Por que não houve uma vacina produzida no Japão?

 

O Japão tem como tradição a produção de vacinas apenas por laboratórios semi-oficiais, que atuam com a autorização do governo. Há a ideia de que as vacinas são muito importantes por influenciarem a saúde da população e precisam ser produzidas nacionalmente e de acordo com os parâmetros já estabelecidos.
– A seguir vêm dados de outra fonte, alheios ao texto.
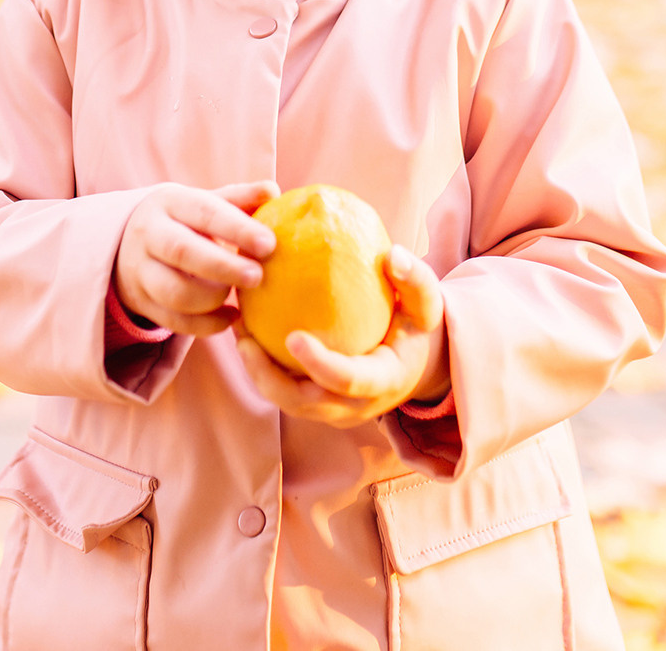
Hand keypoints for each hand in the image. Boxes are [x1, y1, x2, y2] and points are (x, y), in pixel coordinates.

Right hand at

Quando começou a corrida pelas vacinas, o Japão já não tinha a mesma força de desenvolvimento para competir. Nos outros países, como nos Estados Unidos, a indústria de vacinas funciona de forma mais aberta. Se há uma start-up querendo desenvolver, o governo injeta dinheiro e investe. No Japão não funciona desta forma.

 

 

O Japão teve muitos problemas relacionados a vacinas no passado. Isto influenciou no processo atual?

 

Quando o Japão começou com as vacinas entre as décadas de 1960 e 1970, houve muitos problemas porque a qualidade era baixa. Surgiram instituições e associações de advogados denunciando os efeitos negativos das vacinas. O governo processou a empresa responsável pela produção. Perdeu-se muito tempo com tribunais e, entre os anos de 1980 e 1990, uma decisão judicial afirmou que o governo tinha responsabilidade pelos efeitos colaterais, uma vez que aprovou a vacinação.
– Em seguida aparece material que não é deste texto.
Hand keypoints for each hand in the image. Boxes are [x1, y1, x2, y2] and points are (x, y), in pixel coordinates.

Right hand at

No fim, a situação mudou de tal forma que a decisão por tomar ou não uma vacina ficou nas mãos do próprio cidadão e o governo passou a se preocupar com o contrário, os efeitos negativos caso as pessoas não queiram se vacinar. No momento atual, percebemos que ainda há uma postura negativa com relação as vacinas e somou-se a isto o fato de que não havia tantos casos de coronavírus em comparação ao cenário de outros países.

Enquanto as outras nações se mostraram dispostas a tudo para obter a vacina o mais rápido possível, o Japão ponderou. Se o país estivesse em uma situação semelhante ao Brasil, com muitos casos e descontrole, seria mais fácil ter tomado uma decisão rápida. Por causa dos casos baixos ficou difícil avaliar o benefício e o risco da vacina.

 

 

Como o Japão irá mudar a partir de agora?

 

Estamos em um cenário em que a vacina finalmente é suficiente, mas há muitos desafios. Um deles é fazer com que as doses cheguem rapidamente até a população. Há mais de 10 mil locais para vacinar no Japão e é preciso dividir as doses. Um sistema de agendamento foi implementado, mas tem suas falhas.
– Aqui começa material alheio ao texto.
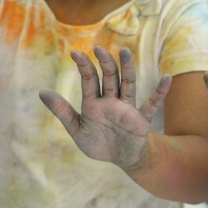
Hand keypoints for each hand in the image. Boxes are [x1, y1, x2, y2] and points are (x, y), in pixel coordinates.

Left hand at [39, 46, 171, 169]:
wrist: (121, 158)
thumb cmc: (99, 142)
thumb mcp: (77, 129)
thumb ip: (62, 111)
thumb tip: (42, 92)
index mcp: (94, 102)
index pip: (89, 80)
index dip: (83, 67)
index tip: (75, 53)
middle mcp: (112, 100)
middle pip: (110, 77)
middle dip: (105, 63)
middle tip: (99, 49)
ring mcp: (128, 108)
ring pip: (128, 84)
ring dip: (127, 68)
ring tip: (125, 51)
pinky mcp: (141, 119)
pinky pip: (152, 103)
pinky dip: (160, 92)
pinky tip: (166, 78)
No caso da vacina da Pfizer, por exemplo, não é possível manter as doses por muito tempo depois de descongelar. Se cinco pessoas agendam, mas apenas duas aparecem, as outras três doses acabam no lixo. Outra questão é que o Japão terminou a fase dos profissionais de saúde e passou a vacinar idosos acima de 65 anos, o que é um grupo enorme de pessoas. Outros países. como a Alemanha, delimitaram de outra forma, primeiro acima de 80 anos, depois 70 e assim por diante.

Acredito que o Japão terá que resolver os desafios para a vacinação em massa e a pressão dos Jogos Olímpicos que se aproximam pode funcionar como um prazo para que o país avance na administração rápida das doses.